7. Provide recognition for a job well done
Saying “thank you” and “great job!” go a long way. When employees are recognized for their contributions, whether closing a deal, completing a big project, or even helping out another colleague, they will feel appreciated and valued and are more likely to stick around longer. Through the Greenhouse Onboarding platform and at Greenhouse all-hands meetings, we make a point to congratulate people who are hired, promoted, or hit a personal milestone, like running a marathon or graduating from a master’s program. These meetings also serve as an opportunity for employees to get up in front of everyone and present their work projects and other team successes. Shining the spotlight on employees who are making waves does wonders for engagement.
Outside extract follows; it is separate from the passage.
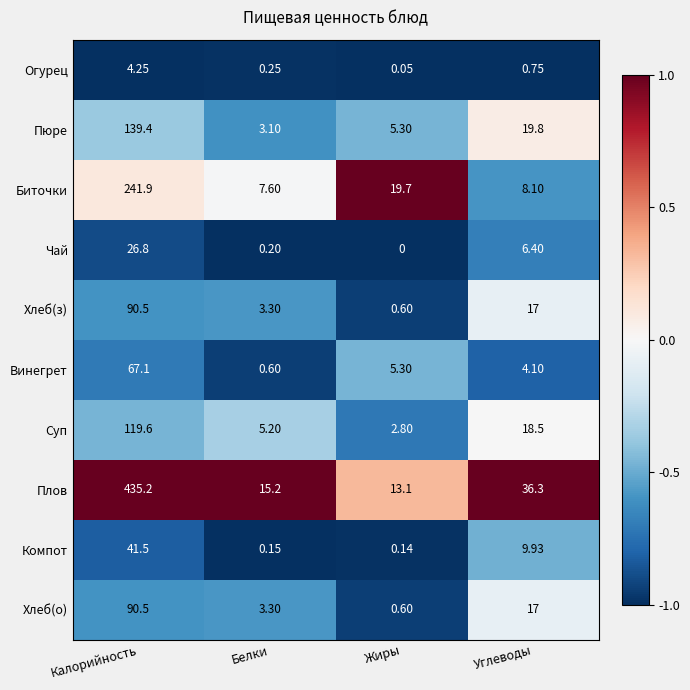

Which series has the largest range (max minus min)?

Плов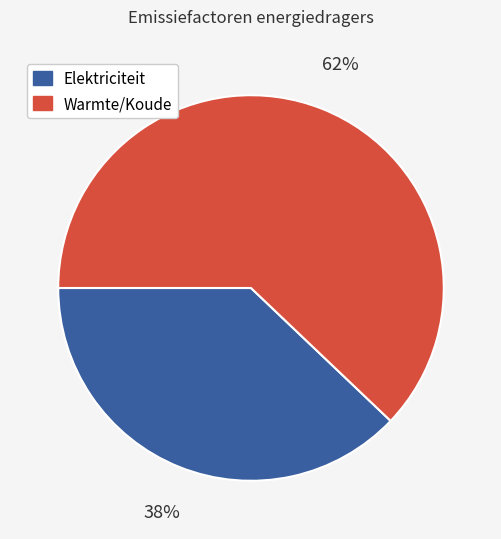

Does any single category account for the majority?

Yes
8. Encourage everyone to break routine
If your particular workspace screams “sit and stare at your computer screen all day,” your engagement levels will likely be low. One way to mix things up is to hold team meetings off site, such as at a coffee shop or park (rather than in the typical humdrum conference room). In addition, at Greenhouse, we like to infuse our team meetings with a “not what are you doing, but how are you doing” segment, where we take a step back from the work conversation for a moment and talk like real people who care about one another.
9. Host events outside of work
Move past the confines of the workday by planning social gatherings and volunteer opportunities for your team to bond and interact without work being the topic of discussion. Make sure that senior leadership is actively involved, too, so that employees can get to know them as real people, beyond the suit and tie. To increase engagement at Greenhouse, we hold collaborative brainstorming sessions where everyone comes together to decide what we’ll do on our next Fun Day.
10. Create opportunities for employees to engage one another
At Greenhouse, we recognize employees who exemplify one principle of the Greenhouse culture credo by placing a colorful gnome figurine on the individual’s desk. The next week, they choose a fellow co-worker to pass the gnome onto. When employees see other employees excited about the company, it inclines them to want to engage, too.
All in all, the best way to achieve better engagement is by asking your employees for their input on how to best engage them! Not only will implementing their suggestions increase engagement, but the mere act of asking for their opinion will make them feel valued and integral to the process.